> _TEXTE À ANALYSER_
_____
La mission de terrain à laquelle je prends part cherche justement à caractériser cette vulnérabilité dans un contexte où aujourd’hui les atolls du Pacifique sont de plus en plus exposés aux aléas hydroclimatiques. Avec leur altitude qui dépasse rarement la dizaine de mètres, ils sont particulièrement fragiles face à un océan dont le niveau des eaux remonte sensiblement. Les houles grignotent de plus en plus les plages, et ainsi réduisent inexorablement les motus habités. En plus d’être isolés, les atolls, qui sont par nature des terres en sursis, voient leur disparition accélérée d’autant. Les tempêtes provoquent désormais des submersions marines qui envahissent les rues du village, salinisent les lentilles d’eau douce, et font chaque année planer le risque d’inondations dommageables.
_____
> _DONNÉES FOURNIES_
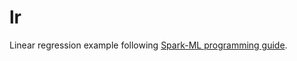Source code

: # lr
Linear regression example following <a href='http://spark.apache.org/docs/latest/ml-guide.html#code-examples'>Spark-ML programming guide</a>.

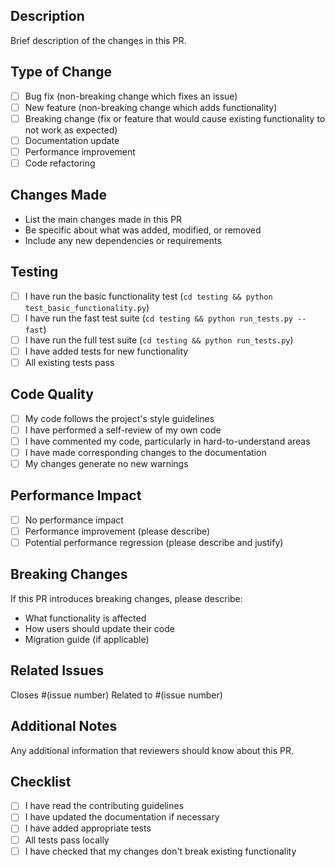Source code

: ## Description

Brief description of the changes in this PR.

## Type of Change

- [ ] Bug fix (non-breaking change which fixes an issue)
- [ ] New feature (non-breaking change which adds functionality)
- [ ] Breaking change (fix or feature that would cause existing functionality to not work as expected)
- [ ] Documentation update
- [ ] Performance improvement
- [ ] Code refactoring

## Changes Made

- List the main changes made in this PR
- Be specific about what was added, modified, or removed
- Include any new dependencies or requirements

## Testing

- [ ] I have run the basic functionality test (`cd testing && python test_basic_functionality.py`)
- [ ] I have run the fast test suite (`cd testing && python run_tests.py --fast`)
- [ ] I have run the full test suite (`cd testing && python run_tests.py`)
- [ ] I have added tests for new functionality
- [ ] All existing tests pass

## Code Quality

- [ ] My code follows the project's style guidelines
- [ ] I have performed a self-review of my own code
- [ ] I have commented my code, particularly in hard-to-understand areas
- [ ] I have made corresponding changes to the documentation
- [ ] My changes generate no new warnings

## Performance Impact

- [ ] No performance impact
- [ ] Performance improvement (please describe)
- [ ] Potential performance regression (please describe and justify)

## Breaking Changes

If this PR introduces breaking changes, please describe:
- What functionality is affected
- How users should update their code
- Migration guide (if applicable)

## Related Issues

Closes #(issue number)
Related to #(issue number)

## Additional Notes

Any additional information that reviewers should know about this PR.

## Checklist

- [ ] I have read the contributing guidelines
- [ ] I have updated the documentation if necessary
- [ ] I have added appropriate tests
- [ ] All tests pass locally
- [ ] I have checked that my changes don't break existing functionality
_____
> _MISE EN PRATIQUE_
a) Recopiez le passage du texte sur les atolls qui va de « La mission de » jusqu'à « risque d’inondations dommageables. » inclus.
b) D'après le texte sur les atolls, quelles sont toutes les conséquences des submersions marines provoquées par les tempêtes ?
Répondez en vous fondant uniquement sur le texte sur les atolls.

> _RÉSULTATS DES EXERCICES_
a)
La mission de terrain à laquelle je prends part cherche justement à caractériser cette vulnérabilité dans un contexte où aujourd’hui les atolls du Pacifique sont de plus en plus exposés aux aléas hydroclimatiques. Avec leur altitude qui dépasse rarement la dizaine de mètres, ils sont particulièrement fragiles face à un océan dont le niveau des eaux remonte sensiblement. Les houles grignotent de plus en plus les plages, et ainsi réduisent inexorablement les motus habités. En plus d’être isolés, les atolls, qui sont par nature des terres en sursis, voient leur disparition accélérée d’autant. Les tempêtes provoquent désormais des submersions marines qui envahissent les rues du village, salinisent les lentilles d’eau douce, et font chaque année planer le risque d’inondations dommageables.

b)
- Elles envahissent les rues du village.
- Elles salinisent les lentilles d'eau douce.
- Elles font chaque année planer le risque d'inondations dommageables.